### Task prompt
Copy the items from the beginning through the line containing "Which category has the highest value in the 2017", swapping "chart" for "graph" and leaving everything else unchanged.

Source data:

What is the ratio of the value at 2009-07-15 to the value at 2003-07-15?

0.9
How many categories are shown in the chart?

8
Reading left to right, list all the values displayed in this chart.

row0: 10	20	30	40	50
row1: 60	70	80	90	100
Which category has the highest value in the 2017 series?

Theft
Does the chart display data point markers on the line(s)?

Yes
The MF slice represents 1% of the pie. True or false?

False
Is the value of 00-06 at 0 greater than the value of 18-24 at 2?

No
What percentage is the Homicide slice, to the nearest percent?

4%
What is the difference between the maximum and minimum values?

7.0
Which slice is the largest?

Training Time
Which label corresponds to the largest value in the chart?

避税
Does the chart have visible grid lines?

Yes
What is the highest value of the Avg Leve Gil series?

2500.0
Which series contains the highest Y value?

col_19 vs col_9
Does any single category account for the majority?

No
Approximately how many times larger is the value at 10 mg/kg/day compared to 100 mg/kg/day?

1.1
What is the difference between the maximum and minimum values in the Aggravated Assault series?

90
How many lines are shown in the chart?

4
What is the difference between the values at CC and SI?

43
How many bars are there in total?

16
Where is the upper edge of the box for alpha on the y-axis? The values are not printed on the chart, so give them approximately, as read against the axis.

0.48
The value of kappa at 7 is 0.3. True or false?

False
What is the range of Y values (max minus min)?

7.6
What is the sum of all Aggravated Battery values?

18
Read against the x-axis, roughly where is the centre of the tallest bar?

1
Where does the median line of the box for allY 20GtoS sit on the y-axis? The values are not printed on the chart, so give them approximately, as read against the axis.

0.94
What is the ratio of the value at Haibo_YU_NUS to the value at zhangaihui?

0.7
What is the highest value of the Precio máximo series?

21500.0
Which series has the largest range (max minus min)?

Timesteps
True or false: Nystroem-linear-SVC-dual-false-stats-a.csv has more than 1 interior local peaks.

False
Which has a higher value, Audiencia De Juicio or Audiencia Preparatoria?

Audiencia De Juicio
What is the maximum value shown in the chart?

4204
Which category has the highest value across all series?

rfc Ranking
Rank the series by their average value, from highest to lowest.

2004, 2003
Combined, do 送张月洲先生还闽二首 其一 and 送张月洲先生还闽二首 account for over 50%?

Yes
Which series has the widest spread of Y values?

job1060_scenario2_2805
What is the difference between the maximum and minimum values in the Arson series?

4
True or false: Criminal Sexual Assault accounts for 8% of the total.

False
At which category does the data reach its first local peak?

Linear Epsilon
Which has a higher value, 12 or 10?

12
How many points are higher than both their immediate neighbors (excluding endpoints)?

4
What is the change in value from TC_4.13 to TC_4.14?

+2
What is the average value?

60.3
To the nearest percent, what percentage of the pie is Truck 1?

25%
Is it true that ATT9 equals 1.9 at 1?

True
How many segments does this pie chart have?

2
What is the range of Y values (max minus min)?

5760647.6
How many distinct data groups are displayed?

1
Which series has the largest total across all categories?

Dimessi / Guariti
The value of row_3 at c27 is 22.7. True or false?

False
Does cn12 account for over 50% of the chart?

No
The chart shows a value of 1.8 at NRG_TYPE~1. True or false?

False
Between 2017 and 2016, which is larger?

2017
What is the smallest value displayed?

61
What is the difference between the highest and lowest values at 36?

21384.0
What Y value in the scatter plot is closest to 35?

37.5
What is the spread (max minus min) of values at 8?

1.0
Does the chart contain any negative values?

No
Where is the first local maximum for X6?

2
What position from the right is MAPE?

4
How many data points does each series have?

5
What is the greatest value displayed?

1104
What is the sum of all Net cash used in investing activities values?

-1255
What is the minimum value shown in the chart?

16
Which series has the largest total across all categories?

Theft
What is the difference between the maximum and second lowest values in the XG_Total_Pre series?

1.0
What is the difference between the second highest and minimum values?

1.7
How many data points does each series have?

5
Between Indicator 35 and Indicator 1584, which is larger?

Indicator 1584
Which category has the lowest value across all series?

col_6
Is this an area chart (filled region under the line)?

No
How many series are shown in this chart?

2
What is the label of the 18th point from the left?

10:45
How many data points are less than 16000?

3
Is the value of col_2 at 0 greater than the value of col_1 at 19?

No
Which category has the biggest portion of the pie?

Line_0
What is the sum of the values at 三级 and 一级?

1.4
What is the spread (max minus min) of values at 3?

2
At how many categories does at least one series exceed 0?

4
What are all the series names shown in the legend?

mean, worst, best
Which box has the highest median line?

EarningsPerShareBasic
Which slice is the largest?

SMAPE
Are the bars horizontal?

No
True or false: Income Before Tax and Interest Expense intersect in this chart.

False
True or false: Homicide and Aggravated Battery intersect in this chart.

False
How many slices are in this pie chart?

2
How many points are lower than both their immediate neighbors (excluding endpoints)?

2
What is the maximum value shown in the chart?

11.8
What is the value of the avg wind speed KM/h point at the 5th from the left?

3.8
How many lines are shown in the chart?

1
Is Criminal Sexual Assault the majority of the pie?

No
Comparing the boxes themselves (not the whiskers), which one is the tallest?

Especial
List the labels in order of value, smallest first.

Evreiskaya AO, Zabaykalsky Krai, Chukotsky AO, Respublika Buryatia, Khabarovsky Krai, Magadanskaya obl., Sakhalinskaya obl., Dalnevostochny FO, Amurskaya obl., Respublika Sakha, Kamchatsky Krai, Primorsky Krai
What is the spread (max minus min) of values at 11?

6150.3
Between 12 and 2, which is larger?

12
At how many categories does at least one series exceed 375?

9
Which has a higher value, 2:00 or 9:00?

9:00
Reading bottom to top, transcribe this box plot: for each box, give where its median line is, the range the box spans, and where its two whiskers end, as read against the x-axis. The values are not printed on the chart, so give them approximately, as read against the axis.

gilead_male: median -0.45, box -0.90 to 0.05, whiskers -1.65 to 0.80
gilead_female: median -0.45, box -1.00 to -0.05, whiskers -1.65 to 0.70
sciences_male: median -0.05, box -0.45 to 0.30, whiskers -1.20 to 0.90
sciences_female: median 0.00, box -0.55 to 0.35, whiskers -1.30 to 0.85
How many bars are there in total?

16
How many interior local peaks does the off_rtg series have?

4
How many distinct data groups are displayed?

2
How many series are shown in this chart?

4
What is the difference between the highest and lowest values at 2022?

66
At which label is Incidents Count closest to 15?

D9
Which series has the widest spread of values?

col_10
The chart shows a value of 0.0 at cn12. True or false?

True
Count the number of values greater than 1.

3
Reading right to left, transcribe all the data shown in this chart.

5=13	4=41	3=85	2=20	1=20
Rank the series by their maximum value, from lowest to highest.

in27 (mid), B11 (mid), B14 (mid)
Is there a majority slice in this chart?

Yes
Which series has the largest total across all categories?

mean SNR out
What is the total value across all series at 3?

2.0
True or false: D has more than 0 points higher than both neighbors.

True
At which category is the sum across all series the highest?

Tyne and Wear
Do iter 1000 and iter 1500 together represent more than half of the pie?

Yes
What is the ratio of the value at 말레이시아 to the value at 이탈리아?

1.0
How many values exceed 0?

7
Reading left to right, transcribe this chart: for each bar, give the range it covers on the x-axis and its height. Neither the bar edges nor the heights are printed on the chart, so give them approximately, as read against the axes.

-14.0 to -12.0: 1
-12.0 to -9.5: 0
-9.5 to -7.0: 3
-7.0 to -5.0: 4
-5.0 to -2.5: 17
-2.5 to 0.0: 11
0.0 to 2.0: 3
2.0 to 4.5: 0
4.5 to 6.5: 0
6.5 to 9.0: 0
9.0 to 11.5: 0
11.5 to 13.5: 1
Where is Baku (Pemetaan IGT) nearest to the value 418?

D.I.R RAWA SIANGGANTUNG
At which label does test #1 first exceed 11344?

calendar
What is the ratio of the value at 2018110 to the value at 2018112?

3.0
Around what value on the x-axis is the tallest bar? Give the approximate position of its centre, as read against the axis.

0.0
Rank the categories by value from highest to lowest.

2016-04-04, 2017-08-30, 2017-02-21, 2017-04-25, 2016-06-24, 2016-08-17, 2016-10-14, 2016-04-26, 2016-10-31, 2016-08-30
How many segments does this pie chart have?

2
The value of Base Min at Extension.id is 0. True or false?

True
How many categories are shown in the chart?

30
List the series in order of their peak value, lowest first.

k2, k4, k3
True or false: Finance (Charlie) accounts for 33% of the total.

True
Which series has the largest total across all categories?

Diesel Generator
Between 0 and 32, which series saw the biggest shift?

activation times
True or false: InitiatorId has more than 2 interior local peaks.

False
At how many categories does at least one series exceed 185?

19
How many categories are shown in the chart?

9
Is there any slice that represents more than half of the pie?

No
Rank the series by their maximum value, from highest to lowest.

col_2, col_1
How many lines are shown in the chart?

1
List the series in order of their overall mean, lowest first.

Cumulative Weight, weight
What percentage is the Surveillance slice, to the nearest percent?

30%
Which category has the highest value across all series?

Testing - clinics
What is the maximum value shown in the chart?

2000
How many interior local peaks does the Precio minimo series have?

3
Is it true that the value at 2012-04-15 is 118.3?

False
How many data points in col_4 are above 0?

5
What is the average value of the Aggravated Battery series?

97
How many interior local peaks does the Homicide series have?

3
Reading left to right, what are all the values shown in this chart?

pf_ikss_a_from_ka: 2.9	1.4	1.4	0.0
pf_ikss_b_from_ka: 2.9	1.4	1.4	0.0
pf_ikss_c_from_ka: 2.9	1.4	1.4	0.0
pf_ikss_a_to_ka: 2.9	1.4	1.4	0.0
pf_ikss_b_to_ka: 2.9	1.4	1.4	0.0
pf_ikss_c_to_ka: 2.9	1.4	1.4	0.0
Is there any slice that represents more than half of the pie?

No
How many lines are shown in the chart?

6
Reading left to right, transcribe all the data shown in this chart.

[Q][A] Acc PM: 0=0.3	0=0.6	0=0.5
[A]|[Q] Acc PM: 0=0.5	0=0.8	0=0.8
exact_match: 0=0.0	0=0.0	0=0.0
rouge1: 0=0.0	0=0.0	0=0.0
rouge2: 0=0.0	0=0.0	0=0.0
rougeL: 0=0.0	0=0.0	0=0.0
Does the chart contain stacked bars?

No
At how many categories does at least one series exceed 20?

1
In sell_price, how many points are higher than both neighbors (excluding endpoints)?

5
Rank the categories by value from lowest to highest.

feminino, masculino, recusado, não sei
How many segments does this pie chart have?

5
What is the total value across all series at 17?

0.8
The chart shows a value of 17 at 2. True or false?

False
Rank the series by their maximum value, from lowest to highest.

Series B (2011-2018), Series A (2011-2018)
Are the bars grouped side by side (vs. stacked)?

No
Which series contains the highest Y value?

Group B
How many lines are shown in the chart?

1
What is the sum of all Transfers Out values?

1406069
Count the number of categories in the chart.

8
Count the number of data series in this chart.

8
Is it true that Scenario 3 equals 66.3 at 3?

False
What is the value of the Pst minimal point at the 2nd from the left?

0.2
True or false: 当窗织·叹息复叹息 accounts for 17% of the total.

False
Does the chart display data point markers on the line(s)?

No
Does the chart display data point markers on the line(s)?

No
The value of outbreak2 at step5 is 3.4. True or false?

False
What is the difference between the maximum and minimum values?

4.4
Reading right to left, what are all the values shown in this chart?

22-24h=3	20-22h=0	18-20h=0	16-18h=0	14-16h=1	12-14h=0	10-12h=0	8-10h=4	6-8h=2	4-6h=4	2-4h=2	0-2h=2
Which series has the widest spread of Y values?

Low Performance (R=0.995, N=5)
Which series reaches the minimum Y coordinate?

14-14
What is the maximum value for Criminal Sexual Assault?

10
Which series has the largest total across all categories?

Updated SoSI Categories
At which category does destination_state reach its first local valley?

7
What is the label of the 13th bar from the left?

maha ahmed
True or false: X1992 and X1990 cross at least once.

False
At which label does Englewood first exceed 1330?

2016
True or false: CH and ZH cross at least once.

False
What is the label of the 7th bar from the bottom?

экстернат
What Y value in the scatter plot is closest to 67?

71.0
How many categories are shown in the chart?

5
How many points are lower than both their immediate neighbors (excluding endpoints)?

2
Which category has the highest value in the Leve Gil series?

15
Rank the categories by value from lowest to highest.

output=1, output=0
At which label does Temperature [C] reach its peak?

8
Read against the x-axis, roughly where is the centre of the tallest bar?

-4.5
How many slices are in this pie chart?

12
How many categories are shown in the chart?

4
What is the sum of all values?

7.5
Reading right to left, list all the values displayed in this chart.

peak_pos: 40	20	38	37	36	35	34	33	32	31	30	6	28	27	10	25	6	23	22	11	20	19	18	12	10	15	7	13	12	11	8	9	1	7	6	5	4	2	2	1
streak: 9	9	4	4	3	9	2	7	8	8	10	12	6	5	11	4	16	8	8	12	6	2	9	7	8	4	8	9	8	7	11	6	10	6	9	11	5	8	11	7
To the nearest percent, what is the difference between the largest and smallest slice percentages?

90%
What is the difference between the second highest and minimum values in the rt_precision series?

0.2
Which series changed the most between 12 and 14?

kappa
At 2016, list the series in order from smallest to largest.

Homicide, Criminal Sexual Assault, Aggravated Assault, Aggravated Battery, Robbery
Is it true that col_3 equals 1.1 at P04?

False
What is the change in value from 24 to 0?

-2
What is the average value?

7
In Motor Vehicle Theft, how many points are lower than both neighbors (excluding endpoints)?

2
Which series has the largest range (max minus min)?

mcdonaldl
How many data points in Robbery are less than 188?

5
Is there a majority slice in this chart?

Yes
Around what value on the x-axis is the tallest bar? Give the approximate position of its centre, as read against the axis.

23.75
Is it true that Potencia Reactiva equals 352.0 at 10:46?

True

### Response
What is the ratio of the value at 2009-07-15 to the value at 2003-07-15?

0.9
How many categories are shown in the graph?

8
Reading left to right, list all the values displayed in this graph.

row0: 10	20	30	40	50
row1: 60	70	80	90	100
Which category has the highest value in the 2017 series?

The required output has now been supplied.